** start of Data to process **

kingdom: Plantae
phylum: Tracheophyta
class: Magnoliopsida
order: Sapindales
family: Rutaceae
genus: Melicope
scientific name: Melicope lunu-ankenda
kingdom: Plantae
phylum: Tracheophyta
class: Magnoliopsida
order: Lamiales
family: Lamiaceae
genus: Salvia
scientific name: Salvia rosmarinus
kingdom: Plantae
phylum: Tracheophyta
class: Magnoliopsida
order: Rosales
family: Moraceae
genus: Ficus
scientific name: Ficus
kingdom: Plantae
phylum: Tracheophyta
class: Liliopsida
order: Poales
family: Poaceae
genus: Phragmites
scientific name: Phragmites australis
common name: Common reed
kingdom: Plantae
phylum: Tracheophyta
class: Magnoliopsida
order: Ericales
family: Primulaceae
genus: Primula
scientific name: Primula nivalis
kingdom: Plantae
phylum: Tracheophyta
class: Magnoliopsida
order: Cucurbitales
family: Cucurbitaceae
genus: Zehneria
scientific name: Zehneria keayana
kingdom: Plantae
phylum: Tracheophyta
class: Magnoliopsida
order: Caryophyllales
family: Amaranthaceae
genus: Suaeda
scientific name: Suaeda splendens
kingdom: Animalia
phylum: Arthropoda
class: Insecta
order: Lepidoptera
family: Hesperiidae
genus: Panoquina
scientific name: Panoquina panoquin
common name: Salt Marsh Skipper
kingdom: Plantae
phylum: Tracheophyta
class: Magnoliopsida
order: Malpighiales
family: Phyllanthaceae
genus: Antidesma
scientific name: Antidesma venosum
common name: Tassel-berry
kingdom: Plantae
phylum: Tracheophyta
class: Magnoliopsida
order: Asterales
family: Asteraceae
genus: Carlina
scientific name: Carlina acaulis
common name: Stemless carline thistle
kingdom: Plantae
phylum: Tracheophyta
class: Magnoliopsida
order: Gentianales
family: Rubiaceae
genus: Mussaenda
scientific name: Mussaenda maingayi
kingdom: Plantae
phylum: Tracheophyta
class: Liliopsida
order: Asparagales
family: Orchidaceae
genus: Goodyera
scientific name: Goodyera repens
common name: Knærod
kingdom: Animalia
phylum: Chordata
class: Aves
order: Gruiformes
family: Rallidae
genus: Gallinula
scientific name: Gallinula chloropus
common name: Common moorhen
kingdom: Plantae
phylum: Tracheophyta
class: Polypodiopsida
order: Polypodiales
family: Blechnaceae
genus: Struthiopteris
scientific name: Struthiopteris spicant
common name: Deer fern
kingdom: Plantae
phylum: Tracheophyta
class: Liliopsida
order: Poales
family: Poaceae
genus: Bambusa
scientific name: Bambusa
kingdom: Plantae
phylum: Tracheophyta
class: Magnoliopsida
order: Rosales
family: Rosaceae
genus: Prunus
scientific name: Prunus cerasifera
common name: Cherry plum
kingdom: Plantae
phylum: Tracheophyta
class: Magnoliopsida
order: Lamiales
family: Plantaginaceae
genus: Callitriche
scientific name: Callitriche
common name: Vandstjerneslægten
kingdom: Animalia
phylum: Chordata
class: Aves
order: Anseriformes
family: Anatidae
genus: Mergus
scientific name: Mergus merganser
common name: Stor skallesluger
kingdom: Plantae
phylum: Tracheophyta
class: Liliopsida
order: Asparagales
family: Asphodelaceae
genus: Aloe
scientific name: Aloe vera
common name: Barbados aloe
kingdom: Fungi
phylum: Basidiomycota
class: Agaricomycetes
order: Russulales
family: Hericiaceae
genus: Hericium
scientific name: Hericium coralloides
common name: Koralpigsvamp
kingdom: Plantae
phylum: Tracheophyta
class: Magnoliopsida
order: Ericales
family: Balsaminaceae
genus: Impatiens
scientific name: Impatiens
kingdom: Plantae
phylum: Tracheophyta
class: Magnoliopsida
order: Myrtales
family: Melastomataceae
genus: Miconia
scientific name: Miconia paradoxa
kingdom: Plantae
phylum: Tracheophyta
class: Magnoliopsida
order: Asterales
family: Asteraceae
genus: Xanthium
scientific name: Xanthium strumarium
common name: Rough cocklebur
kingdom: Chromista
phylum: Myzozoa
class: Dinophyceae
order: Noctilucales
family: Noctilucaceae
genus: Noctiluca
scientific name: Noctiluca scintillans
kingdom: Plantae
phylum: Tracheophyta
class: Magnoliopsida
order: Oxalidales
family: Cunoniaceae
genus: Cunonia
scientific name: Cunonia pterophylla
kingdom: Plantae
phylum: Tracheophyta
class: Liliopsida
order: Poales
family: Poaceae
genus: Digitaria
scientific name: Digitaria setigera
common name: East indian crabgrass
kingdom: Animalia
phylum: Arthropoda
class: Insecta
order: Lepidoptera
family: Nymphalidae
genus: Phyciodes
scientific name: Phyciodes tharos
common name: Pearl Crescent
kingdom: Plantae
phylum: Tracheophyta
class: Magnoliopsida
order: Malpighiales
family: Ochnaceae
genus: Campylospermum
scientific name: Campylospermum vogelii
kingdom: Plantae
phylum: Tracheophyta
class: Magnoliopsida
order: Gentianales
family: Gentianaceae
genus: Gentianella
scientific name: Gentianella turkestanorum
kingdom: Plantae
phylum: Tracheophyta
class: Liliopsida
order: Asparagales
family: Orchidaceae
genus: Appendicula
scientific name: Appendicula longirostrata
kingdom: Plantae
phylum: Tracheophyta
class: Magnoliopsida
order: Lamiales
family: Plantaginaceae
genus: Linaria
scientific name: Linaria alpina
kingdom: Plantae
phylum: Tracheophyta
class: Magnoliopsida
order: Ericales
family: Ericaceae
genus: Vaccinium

** end of Data to process **

What you will do: Copy out everything from the start of the material down through the line "common name: Common reed", changing "phylum" to "division" and leaving all else as it is.

Reply:
kingdom: Plantae
division: Tracheophyta
class: Magnoliopsida
order: Sapindales
family: Rutaceae
genus: Melicope
scientific name: Melicope lunu-ankenda
kingdom: Plantae
division: Tracheophyta
class: Magnoliopsida
order: Lamiales
family: Lamiaceae
genus: Salvia
scientific name: Salvia rosmarinus
kingdom: Plantae
division: Tracheophyta
class: Magnoliopsida
order: Rosales
family: Moraceae
genus: Ficus
scientific name: Ficus
kingdom: Plantae
division: Tracheophyta
class: Liliopsida
order: Poales
family: Poaceae
genus: Phragmites
scientific name: Phragmites australis
common name: Common reed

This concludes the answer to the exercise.